BMKG Imbau Masyarakat Hemat Air

Nasional | Senin, 24 Juli 2023 - 11:44 WIB

BMKG Imbau Masyarakat Hemat Air
Ilustrasi (INTERNET)

JAKARTA (RIAUPOS.CO) - Badan Meteorologi Klimatologi dan Geofisika (BMKG) memprediksi puncak musim kemarau tahun ini akan lebih kering dari sebelumnya. Hal ini menyusul adanya fenomena El Nino dan Indian Ocean Dipole (IOD) yang datang dalam waktu bersamaan.

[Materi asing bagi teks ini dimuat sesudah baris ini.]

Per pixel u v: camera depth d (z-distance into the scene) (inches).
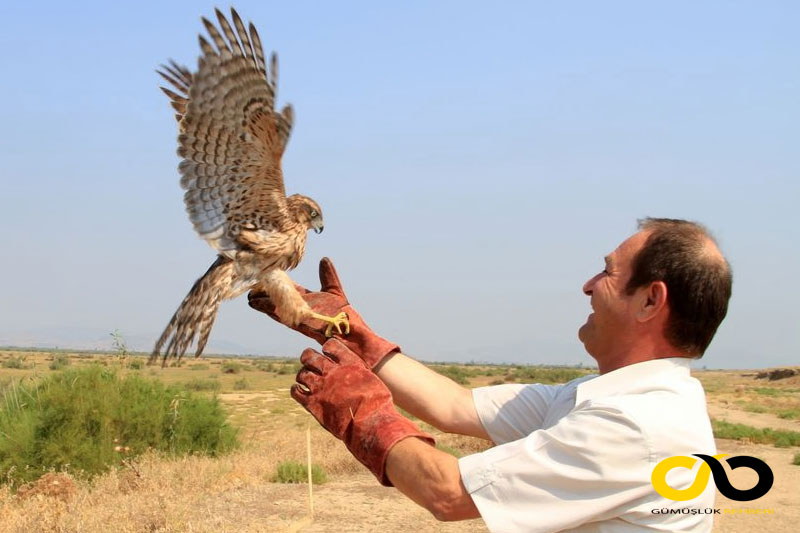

Plt Deputi Klimatologi BMKG Ardhasena Sopaheluwakan mengatakan bahwa sepanjang musim kemarau ini, sektor pertanian akan dapat terdampak. Terutama lahan pertanian tadah hujan yang masih menggunakan sistem pertanian tradisional yang sangat bergantung pada iklim dan curah hujan.


Selain itu, kondisi kekeringan ini juga dapat menjadi kondisi yang berujung kepada bencana kebakaran hutan dan lahan (karhutla) yang jika tidak terkendali dapat menimbulkan krisis kabut asap.

“Dan ini tidak hanya berdampak terhadap kualitas lingkungan, tetapi juga ekonomi, sosial, hingga kesehatan masyarakat. Belum lagi, di musim kemarau, udara akan menjadi lebih kering dan banyak debu sehingga juga sangat rentan terhadap penyebaran penyakit,” ujarnya.

Ardhasena juga mengingatkan semua pihak untuk menghemat penggunaan air di dalam maupun di luar rumah. Kemarau kering yang melanda akibat El Nino dan IOD Positif diperkirakan akan membuat debit air sungai maupun sumber mata air mengalami penurunan. Di mana, hal tersebut dapat berdampak pada ketersediaan dan pasokan air bersih.

“Gunakan bak penampung guna mengantisipasi kelangkaan air. Biasakan matikan kran saat tidak digunakan, atur jadwal menyiram tanaman dan mencuci kendaraan, pakailah air sesuai kebutuhan,” tuturnya.

Hal senada diungkapkan Kepala BMKG Dwikorita Karnawati. Menurutnya, ancaman gagal panen pada lahan pertanian tadah hujan dapat terjadi. Di mana, situasi tersebut berpotensi mengganggu ketahanan pangan nasional.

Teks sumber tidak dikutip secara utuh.